An acclaimed scholar and author who served as the first female president of Smith College has died.
Jill Ker Conway was born in New South Wales, Australia, in October 1934 and grew up on an isolated sheep ranch. She studied history and English at the University of Sydney (1958) and moved to the United States in 1960, securing a PhD from Harvard University in 1969. An expert on female reformers in the US, she was appointed professor of US social and intellectual history at the University of Toronto in 1971 and went on to serve as vice-president for internal affairs. She moved back to the US to become president of Smith – the women’s liberal arts college, based in Northampton, Massachusetts – from 1975 to 1985.
In her inaugural address at Smith, Professor Conway spoke of fostering “research and the creation of new knowledge around matters of central importance in women’s lives”. Her own scholarly work included Modern Feminism: An Intellectual History (1977), Utopian Dream or Dystopian Nightmare?: Nineteenth-Century Feminist Ideas about Equality (1987) and a series of anthologies of autobiographical writing by women.
A highly effective fundraiser, Professor Conway used her time at Smith to develop bold new programmes in management, women’s studies, comparative literature and engineering as well as the Ada Comstock Scholars Program for “women of non-traditional college age”. She also oversaw a number of major infrastructural projects, transforming the Neilson library and creating far more extensive sports facilities.

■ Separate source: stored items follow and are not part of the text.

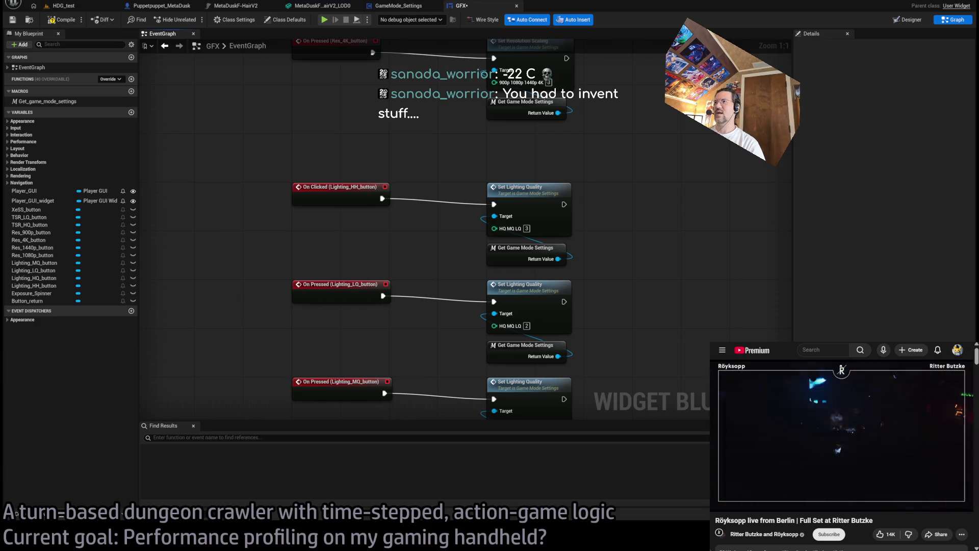
# Zoom to 1:1 and marquee-select the Lighting_HH_button event with its Set Lighting Quality nodes.
pyautogui.scroll(1, 573, 158)
pyautogui.scroll(-2, 595, 223)
pyautogui.scroll(2, 551, 171)
pyautogui.moveTo(647, 128)
pyautogui.mouseDown()
pyautogui.moveTo(308, 267)
pyautogui.moveTo(280, 251)
pyautogui.mouseUp()
pyautogui.moveTo(287, 147)
pyautogui.mouseDown()
pyautogui.moveTo(622, 243)
pyautogui.moveTo(636, 264)
pyautogui.moveTo(214, 463)
pyautogui.mouseUp()
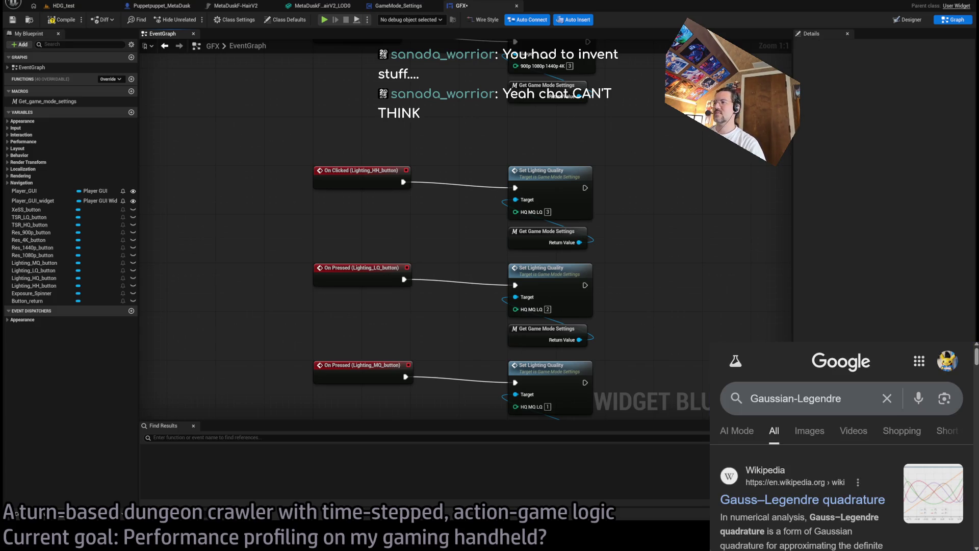
# Open the Gauss–Legendre quadrature Wikipedia article and hear its title pronounced in Google Translate.
pyautogui.click(467, 301)
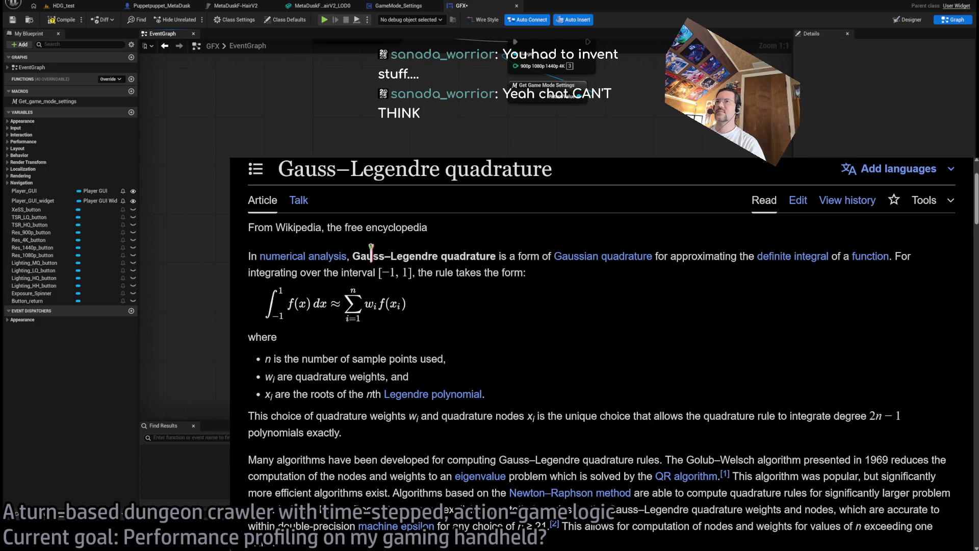
pyautogui.moveTo(371, 253); pyautogui.dragTo(494, 256)
pyautogui.press('ctrl+c')
pyautogui.press('ctrl+t')
pyautogui.click(516, 337)
pyautogui.press('ctrl+v')
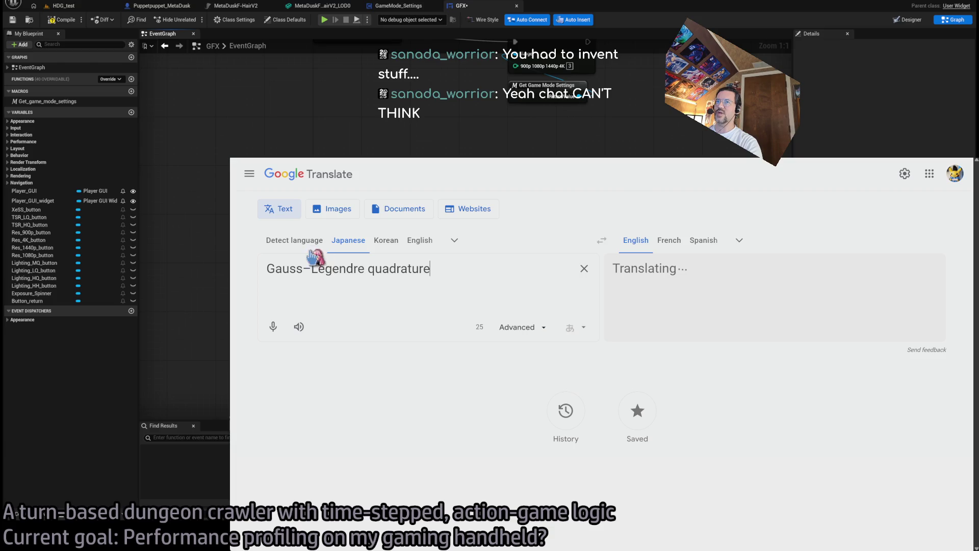
pyautogui.click(299, 327)
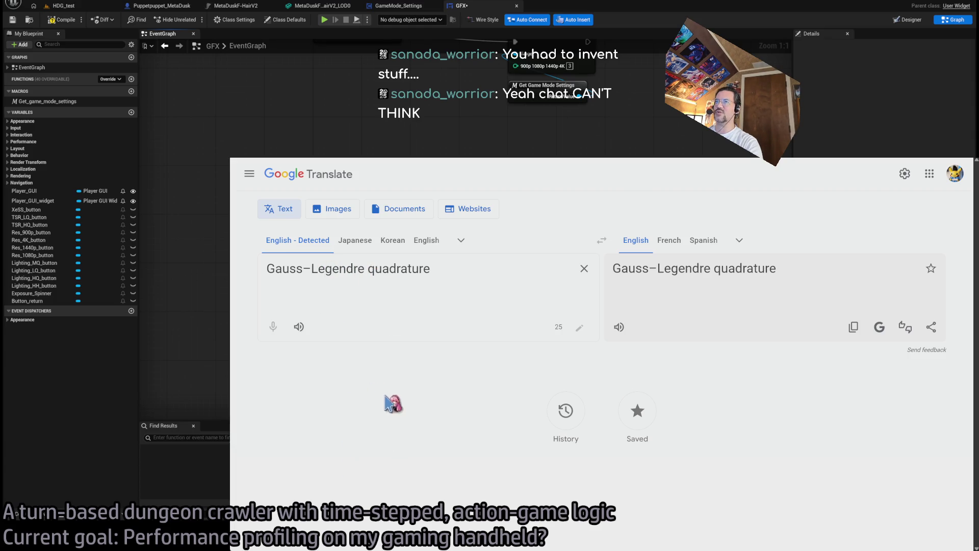
# Try the Simple English Wikipedia version of the article, then return to the English one.
pyautogui.press('ctrl+Tab')
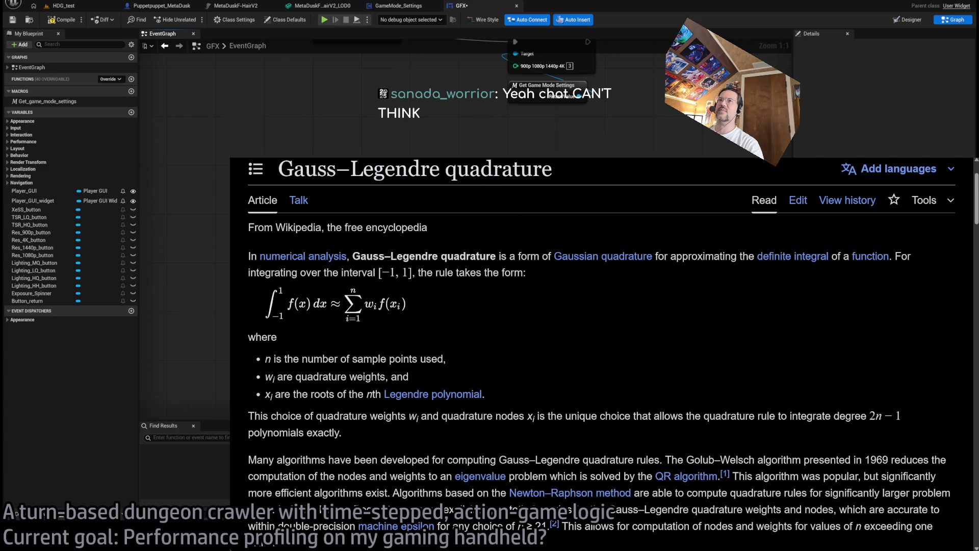
pyautogui.press('ctrl+l')
pyautogui.write('simple')
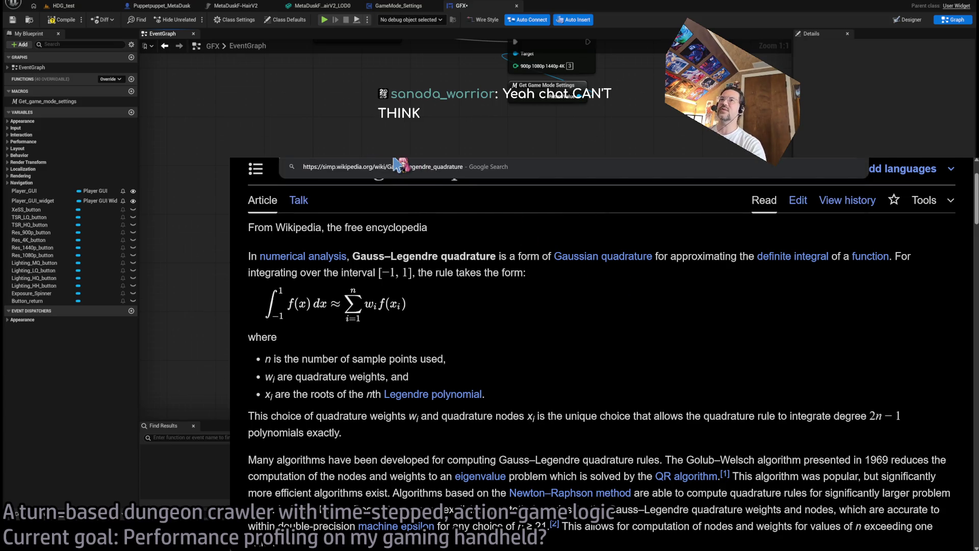
pyautogui.press('Return')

Kathleen McCartney, Smith’s current president, described Professor Conway as “groundbreaking and gracious”, a woman who “came to Smith when gender roles were being transformed – and there were people here who tried to stand in her way. But at a time when the academy didn’t see women as college presidents – or as leaders at all – she demonstrated a leadership that was innovative and effective.”
After leaving Smith in 1985, Professor Conway became a visiting professor in the Massachusetts Institute of Technology’s Program in Science, Technology and Society. She devoted much of her time to environmental causes and to addressing the problems of homelessness. She also wrote a series of acclaimed memoirs, The Road From Coorain (1989), True North (1995) and A Woman’s Education (2001), the last devoted to her time at Smith. All were notable, she once said, for exploring “what women were not supposed to acknowledge – ambition, love of adventure, the quest for intellectual power, physical courage and endurance, risk-taking, [and] the negative aspects of mother-daughter relations”.
Professor Conway was honoured with a National Humanities Medal by President Barack Obama in 2013. She died on 1 June and was predeceased by her husband.